On the basis of the market capitalization of the 500 large corporations with common stock listed in the New York Stock Exchange (NYSE) or National Association of Securities Dealers Automated Quotations (NASDAQ) S&P 500 index was made. S&P 500 is the abbreviation of Standard and Poor’s 500, often called just S&P. it’s not like other indices being traded in the United States, like NASDAQ composite index, as its constituency is diverse and it differs in weighing methodology. It is usually considered as the best representor of U.S. stock market and the only index most commonly followed. Some companies in the list of S&P 500 includes 3M Company, Abbot Laboratories, AbbVie, Accenture plc and etc.
The inception of S&P 500 was in 1957. The methodology to construct the index or to select any company for the index consist of five steps. First is Universe, states that company must be of U.S. constituency. Second is based on the market cap, and eligible company must be with market cap of $5.3 Billion or greater. Next says that at least 50% of the outstanding shares must be available for trading. Fourth states that company’s earnings reported in the recent quarter must be positive, and most recent four quarters earning when summed should result into positive earnings. Last methodology is that company should consist of the common stock with the price reasonable and they must be highly tradeable, liquidity is adequate and the prices are reasonable.

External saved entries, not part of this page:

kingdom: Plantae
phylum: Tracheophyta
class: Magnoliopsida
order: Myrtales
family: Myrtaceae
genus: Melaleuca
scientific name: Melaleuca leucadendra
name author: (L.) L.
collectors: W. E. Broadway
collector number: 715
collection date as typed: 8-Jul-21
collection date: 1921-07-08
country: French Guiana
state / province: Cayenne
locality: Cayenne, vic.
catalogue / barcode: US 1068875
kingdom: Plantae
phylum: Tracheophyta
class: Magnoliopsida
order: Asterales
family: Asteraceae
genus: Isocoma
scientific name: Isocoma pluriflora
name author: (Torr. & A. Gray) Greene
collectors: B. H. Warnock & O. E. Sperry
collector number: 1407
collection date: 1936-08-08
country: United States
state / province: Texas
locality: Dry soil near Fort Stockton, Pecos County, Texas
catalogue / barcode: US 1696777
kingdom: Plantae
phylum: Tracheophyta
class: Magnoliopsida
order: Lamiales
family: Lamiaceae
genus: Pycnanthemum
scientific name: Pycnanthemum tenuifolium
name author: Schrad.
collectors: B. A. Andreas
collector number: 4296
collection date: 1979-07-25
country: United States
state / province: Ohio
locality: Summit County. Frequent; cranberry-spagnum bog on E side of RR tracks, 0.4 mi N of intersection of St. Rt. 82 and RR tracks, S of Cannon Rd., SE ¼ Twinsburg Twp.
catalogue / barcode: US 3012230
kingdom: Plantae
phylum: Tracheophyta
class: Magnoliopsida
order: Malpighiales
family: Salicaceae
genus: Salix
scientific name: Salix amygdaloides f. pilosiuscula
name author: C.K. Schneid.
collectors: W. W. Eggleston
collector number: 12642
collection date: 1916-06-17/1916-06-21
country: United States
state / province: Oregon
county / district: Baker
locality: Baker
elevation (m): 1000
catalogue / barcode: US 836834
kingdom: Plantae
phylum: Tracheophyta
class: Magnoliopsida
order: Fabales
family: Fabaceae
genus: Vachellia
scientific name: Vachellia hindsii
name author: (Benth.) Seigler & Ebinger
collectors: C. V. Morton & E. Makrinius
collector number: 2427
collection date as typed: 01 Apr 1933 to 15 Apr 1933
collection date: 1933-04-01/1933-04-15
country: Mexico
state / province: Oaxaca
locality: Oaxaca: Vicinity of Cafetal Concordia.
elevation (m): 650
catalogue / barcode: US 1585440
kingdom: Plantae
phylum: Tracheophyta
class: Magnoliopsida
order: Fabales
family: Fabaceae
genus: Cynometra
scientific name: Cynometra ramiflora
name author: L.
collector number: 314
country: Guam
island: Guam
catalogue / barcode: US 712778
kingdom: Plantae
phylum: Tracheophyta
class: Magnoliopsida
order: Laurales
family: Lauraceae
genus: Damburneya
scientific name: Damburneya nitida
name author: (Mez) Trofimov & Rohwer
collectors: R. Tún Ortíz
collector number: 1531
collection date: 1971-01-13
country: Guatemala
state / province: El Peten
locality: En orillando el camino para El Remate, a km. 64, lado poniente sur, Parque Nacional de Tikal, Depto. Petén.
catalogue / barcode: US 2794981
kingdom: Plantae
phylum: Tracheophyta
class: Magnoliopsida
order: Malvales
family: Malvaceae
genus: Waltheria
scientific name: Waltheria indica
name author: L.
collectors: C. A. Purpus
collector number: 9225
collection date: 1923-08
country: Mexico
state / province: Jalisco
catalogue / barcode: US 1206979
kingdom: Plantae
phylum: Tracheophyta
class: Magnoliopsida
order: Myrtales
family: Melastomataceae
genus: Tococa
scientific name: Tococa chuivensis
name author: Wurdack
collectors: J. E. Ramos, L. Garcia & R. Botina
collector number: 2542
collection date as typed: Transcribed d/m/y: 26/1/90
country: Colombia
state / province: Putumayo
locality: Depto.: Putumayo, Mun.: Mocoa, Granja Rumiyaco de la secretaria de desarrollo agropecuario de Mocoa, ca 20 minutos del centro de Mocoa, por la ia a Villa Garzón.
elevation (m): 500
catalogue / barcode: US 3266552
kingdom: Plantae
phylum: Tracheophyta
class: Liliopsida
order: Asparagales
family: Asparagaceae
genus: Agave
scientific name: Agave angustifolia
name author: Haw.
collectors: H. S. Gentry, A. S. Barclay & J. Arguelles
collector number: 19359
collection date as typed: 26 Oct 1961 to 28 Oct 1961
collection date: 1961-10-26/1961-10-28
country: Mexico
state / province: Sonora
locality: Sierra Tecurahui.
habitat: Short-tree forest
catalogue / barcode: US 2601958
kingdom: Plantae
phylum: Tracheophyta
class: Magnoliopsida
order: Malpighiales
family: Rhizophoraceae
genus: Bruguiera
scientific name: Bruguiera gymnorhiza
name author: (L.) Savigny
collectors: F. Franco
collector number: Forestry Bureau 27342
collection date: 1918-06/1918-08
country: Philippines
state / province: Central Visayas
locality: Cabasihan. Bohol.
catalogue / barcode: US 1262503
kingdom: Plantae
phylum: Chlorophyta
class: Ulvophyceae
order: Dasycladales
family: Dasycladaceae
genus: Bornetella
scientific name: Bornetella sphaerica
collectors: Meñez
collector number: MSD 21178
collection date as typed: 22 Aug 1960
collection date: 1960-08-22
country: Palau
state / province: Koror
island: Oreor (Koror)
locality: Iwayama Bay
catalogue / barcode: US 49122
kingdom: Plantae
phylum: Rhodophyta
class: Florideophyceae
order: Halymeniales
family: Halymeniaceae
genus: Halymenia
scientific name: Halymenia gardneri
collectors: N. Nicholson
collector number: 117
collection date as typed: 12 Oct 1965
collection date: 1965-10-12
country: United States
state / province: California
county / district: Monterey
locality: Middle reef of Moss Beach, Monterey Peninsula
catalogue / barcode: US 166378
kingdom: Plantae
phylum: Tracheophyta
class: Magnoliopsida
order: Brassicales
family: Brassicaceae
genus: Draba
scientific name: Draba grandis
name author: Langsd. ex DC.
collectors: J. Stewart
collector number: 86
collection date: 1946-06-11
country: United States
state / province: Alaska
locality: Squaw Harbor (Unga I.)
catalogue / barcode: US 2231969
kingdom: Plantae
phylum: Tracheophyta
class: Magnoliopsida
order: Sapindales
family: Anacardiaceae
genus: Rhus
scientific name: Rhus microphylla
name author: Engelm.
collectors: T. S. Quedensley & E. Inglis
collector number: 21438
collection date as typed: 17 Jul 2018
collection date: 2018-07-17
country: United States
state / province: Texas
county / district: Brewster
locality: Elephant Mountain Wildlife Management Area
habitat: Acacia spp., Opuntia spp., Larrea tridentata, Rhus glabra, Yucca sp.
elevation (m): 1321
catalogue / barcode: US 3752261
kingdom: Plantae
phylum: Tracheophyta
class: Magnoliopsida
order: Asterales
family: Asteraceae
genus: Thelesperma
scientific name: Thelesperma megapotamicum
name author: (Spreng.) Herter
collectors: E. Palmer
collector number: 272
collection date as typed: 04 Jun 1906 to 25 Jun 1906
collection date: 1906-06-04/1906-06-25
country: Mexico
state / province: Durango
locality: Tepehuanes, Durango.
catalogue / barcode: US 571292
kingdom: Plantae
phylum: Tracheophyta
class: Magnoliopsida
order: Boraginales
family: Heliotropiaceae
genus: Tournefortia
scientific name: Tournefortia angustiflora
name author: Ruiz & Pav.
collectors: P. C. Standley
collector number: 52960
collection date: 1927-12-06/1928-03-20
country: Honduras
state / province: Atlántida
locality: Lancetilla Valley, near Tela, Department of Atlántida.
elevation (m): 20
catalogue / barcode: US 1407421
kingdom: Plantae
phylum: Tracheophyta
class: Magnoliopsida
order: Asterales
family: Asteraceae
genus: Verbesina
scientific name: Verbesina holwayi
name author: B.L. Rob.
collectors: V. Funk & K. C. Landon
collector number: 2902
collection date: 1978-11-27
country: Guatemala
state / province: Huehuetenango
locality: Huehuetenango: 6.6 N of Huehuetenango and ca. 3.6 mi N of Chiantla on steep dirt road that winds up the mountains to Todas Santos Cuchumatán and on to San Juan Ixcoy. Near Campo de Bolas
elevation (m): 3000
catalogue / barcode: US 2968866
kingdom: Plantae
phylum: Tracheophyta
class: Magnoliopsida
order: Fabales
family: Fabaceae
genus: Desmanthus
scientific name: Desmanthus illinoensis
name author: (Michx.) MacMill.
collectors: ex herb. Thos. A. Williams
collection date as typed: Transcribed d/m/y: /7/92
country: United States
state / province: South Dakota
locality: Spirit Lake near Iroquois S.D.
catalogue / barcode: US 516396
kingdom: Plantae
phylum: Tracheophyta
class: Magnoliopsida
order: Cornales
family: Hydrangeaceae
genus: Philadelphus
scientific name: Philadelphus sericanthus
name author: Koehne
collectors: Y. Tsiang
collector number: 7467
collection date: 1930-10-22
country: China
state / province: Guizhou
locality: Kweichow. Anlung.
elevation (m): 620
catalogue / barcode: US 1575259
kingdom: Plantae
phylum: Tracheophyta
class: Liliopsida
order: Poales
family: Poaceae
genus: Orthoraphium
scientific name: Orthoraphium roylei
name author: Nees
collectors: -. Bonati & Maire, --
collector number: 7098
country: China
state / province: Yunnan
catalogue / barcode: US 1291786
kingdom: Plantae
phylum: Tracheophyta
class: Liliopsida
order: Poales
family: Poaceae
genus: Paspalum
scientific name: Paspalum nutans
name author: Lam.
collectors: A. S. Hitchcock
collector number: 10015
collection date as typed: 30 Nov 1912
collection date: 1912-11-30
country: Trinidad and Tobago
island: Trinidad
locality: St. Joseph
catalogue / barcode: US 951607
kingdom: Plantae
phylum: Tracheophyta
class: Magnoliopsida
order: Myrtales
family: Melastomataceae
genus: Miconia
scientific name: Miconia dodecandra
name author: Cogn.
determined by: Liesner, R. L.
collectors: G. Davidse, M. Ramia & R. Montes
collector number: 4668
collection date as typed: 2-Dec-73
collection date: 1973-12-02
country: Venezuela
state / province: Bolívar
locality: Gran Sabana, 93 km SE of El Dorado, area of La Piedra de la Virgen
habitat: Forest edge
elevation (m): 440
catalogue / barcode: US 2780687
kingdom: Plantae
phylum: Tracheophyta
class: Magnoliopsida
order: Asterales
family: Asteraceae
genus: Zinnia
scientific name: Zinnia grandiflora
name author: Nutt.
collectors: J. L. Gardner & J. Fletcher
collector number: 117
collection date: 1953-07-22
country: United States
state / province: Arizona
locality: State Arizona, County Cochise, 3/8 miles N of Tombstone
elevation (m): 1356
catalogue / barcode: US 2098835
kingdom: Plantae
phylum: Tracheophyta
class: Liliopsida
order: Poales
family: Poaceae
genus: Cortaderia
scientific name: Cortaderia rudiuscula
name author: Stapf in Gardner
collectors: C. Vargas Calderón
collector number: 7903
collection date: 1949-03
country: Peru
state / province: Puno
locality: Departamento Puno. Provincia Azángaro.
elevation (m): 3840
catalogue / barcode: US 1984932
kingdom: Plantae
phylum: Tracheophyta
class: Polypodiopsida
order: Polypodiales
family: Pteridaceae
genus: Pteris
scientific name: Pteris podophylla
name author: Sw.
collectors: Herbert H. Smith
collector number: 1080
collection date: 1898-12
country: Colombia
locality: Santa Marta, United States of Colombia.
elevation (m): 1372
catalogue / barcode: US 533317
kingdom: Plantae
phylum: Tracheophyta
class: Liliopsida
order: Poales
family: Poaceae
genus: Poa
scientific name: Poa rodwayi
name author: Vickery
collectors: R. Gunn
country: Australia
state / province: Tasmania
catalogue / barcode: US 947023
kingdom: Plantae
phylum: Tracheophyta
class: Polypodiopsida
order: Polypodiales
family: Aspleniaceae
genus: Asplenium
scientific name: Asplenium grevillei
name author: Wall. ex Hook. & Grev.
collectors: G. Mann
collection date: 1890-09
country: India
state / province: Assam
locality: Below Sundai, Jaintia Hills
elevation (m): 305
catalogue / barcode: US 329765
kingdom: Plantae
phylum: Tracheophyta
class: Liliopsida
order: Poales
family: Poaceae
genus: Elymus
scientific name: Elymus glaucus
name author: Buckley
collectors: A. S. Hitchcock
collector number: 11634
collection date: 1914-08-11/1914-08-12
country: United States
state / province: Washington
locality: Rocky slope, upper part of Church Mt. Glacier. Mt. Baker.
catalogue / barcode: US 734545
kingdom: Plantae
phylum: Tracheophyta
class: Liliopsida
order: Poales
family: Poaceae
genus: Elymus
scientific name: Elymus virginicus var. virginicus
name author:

There are cases that companies were removed from the index due to various reasons. This has also happened that the removed companies were added back to the index after some years. One of the reason of the removal and most common one is mergers and acquisitions. Though it is mandatory for an organization to maintain $5.3 billion market cap but it has never happened that the company is removed merely due to a little decrease in the market cap, unless some other major factors doesn’t compel S&P Dow Jones to remove the company.